Saturday, September 13, 2008

Sleuth Lauren

It is yet another first day of school at Fremd in my third year of collecting evidence for my precinct in Chicago, on our suspects, Freshmen, and their committed crimes of social akwardness. As I stride through the halls of the school I peer upon the subjects of my cases, waiting for a new lead. The 5th period bell blares and the misdemeanors begin to unravel.

The first perpetrator, a boy standing 4'9'', is set up as a herd of upperclassmen charge through the wires of hallway. The boy, with white fingertips dug deeply into the binding of his Biology book, lubberly leaps toward the lockers on the side of the hall to safety. With his back to the lockers, his eyes are deer's in fear of being trampled. With deep heaves of his chest, his lungs try to regain control of his breathing as the pack giggles and meanders by. The boy sighs in relief and then looks both ways before returning to his original path, making sure to hug the lockers this time.

The next executor of a social offense is a gangly girl who stands anxiously in the Ala Carte line biting her cerulean colored nails. As the line dwindles down and she becomes the second person in line to be served, her hands reluctantly pull away from her teeth and a smile slowly crawls to her face. This smile, however, abruptly scurries away when an older, mature and well dressed senior cuts her in line. Their eyes meet for a brief millisecond and then the girl's head collapses submissively toward the ground. Her head is glued there and the wait for her warm cookie is extended.

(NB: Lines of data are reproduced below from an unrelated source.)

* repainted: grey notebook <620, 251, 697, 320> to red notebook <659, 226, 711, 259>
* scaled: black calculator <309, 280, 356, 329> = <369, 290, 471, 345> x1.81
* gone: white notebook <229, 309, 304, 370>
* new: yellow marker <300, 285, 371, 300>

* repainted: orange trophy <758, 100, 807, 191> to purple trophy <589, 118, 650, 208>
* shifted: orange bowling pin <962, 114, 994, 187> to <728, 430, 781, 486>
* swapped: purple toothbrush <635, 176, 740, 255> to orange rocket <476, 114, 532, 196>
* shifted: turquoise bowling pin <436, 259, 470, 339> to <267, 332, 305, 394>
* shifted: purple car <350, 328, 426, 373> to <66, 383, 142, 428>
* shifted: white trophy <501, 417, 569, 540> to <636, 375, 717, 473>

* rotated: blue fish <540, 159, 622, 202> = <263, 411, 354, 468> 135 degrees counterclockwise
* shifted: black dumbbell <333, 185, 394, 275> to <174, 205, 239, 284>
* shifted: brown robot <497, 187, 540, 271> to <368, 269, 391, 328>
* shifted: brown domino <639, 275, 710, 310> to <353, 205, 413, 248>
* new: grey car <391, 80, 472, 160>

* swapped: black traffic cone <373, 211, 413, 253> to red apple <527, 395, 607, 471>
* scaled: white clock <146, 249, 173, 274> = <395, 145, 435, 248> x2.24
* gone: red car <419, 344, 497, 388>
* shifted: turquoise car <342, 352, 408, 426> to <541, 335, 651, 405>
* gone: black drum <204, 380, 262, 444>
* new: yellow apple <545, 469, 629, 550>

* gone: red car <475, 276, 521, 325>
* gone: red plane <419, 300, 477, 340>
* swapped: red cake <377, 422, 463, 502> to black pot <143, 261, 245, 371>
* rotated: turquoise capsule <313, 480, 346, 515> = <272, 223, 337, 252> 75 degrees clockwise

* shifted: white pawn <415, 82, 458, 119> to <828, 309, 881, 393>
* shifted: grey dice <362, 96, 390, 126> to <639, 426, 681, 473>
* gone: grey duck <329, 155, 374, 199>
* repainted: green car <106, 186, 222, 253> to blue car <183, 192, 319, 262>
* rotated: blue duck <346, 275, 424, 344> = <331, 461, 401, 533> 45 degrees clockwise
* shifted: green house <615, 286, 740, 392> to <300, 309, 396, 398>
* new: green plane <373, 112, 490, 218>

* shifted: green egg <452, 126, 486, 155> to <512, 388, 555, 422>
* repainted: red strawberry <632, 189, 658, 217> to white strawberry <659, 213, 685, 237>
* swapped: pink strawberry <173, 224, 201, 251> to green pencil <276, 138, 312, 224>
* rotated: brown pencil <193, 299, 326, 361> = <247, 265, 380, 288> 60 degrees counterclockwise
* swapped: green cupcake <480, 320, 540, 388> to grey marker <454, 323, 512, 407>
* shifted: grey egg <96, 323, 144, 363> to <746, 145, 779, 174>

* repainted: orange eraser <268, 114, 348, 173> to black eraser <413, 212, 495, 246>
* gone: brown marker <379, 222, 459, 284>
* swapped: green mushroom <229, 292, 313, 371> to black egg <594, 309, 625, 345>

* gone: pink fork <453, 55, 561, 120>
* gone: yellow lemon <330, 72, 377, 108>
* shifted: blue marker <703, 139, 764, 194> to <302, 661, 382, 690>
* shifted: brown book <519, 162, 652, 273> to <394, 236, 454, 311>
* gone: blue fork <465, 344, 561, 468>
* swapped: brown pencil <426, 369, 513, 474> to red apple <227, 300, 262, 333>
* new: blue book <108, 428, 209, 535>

The last prosecution is committed by a boy walking trimphantly, or cockily through the frigid cafeteria with a group of his friends on the Freshman A football team. He is, or tries to be, a mirror of an upperclassman with his nose pointed in the air like a French Poodle. All of a sudden, a foreign foot tangles up with his own and is therefore sent soaring through the air of the cafeteria. Briefly suspended in the air, he becomes a Cardinal in flight, but it isn't his coat that is crimson red. He hits the ground flat with his face and an uproar of laughter and gasps crowd the air around him. Salty sweat rolls down his forehead and cools his smoltering cheeks. He stands up and walks out of the cafeteria, still a Poodle, but one with his tails beneath his legs.

It has been a long day at Fremd High School, as the charges and bookings to the Freshman Vikings have all been distributed. For the Freshman, social akwardness, still seems to be on the rise.

4 comments:

corilin said...

I really liked this one Lauren! I can't hear your voice but i can imagine you talking in that like 1920's private eye voice. Also you had really good connotative adjectives.

Kristine Werling said...

Haha oh Lauren, this is funny! And I really liked it a lot. You're descriptions really create a picture in my mind. And I can definitely hear your voice when I read this, which makes it even better. Also, your form was creative!

Arjun Puranik said...

Your descriptions were very descriptive and the three specific examples were pretty amusing. You made it subjective through an objective style which was interesting.

Reagan said...

I loved your description of the Freshman A football player getting tripped! The whole poodle analogy was perfect!